Which is where you begin to realise that what you’re not watching is a typical murder mystery. Certainly, catching the killer is still a feature, but this isn’t about Mikami’s genius detective skills versus the evil criminal mastermind. Instead, the two-part film (and the successful novel by Hideo Yokoyama it’s based on, which was also an NHK 5-part TV series in 2015) really examines the failings of the system within which the crime is investigated and the society within which it occurred. On the Showa side of the era divide, you have corruption, cover-ups and old guard attitudes which continue to linger in the senior members of the force as Mikami struggles to follow the untangling threads. On the Heisei side, however, you have the power of the press and the increasing pressure on institutions like law enforcement and government to be far more transparent than they’ve previously been. In short, this story is not so much about a murdered girl or a detective who can’t let go of an unsolved case as it is about the growing pains of progress, and how the people within the system are still flawed, feeling, imperfect beings – victims in their own way.

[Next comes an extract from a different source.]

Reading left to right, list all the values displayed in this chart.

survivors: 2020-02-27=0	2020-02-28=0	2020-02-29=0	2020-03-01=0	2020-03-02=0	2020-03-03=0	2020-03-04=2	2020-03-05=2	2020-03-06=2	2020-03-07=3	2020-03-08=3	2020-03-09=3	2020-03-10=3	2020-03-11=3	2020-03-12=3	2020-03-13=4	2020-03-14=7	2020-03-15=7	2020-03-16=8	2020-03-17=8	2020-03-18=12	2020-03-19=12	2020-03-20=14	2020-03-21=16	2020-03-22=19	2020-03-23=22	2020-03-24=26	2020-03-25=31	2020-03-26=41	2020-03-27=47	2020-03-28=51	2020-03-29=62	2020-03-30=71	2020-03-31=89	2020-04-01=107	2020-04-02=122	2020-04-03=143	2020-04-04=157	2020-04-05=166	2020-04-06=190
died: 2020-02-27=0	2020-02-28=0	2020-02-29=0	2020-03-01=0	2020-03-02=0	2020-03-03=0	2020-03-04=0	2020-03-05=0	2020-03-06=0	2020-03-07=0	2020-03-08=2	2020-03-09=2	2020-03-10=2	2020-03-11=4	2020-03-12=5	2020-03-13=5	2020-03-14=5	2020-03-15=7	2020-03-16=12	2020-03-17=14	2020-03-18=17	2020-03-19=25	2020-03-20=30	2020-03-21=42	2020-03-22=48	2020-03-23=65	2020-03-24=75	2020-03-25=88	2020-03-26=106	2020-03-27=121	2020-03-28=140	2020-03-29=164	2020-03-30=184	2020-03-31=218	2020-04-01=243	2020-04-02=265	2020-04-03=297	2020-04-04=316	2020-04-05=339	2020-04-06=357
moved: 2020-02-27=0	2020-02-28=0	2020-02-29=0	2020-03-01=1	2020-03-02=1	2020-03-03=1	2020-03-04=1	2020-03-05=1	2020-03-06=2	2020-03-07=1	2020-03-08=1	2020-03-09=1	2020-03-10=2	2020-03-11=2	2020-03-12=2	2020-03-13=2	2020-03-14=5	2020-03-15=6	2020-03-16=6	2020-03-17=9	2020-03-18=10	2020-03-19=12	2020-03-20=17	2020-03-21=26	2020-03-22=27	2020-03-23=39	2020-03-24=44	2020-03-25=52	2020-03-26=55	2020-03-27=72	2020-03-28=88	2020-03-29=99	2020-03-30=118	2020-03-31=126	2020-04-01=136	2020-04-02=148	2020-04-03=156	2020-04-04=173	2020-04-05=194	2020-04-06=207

The talent cast in this 4-hour TBS production are some of the cream of the Japan’s acting crop and the mega-cast of Six Four are faces you will have seen on both big and small screens. It’s no surprise then that they bring to bear on this slightly convoluted political drama an impressive weight of experience. Both Satou and Nagase deliver excellent performances, but it’s honestly not like any of the other cast do anything less, and they’re far too numerous to name here. The only real criticism that you could have about this film in fact is that Japan in the late 80’s doesn’t really appear all that visually different to Japan in 2003. Whether that’s a misstep of the film’s Set Design and Wardrobe departments or more of a reflection on the social and cultural features that did and do exist in Japan today is difficult to say, but it helps to focus more on the attitudes and processes demonstrated as the story flips back and forth between 1989 and the ‘present’ day to give you that ‘sense of time and place’ than it is to wonder if that suit-tie combo really is 30 years ago.

Six Four isn’t the kind of period police drama you’d expect, and that’s a point in its favour. Sure, your standard killer thrillers are entertaining and very satisfying, but how many times has that been done? No, there’s something a lot more interesting going on here, which probably explains the run time. Anything less and it would have had to have been a standard catch-the-bad-guy narrative in order to remain coherent. Instead it’s a fascinating, frustrating negotiation through barriers of class and status, through traditions and conventions, through loss and grief and through the past as it affects the present and future.

8 times you're given the run-around out out of 10.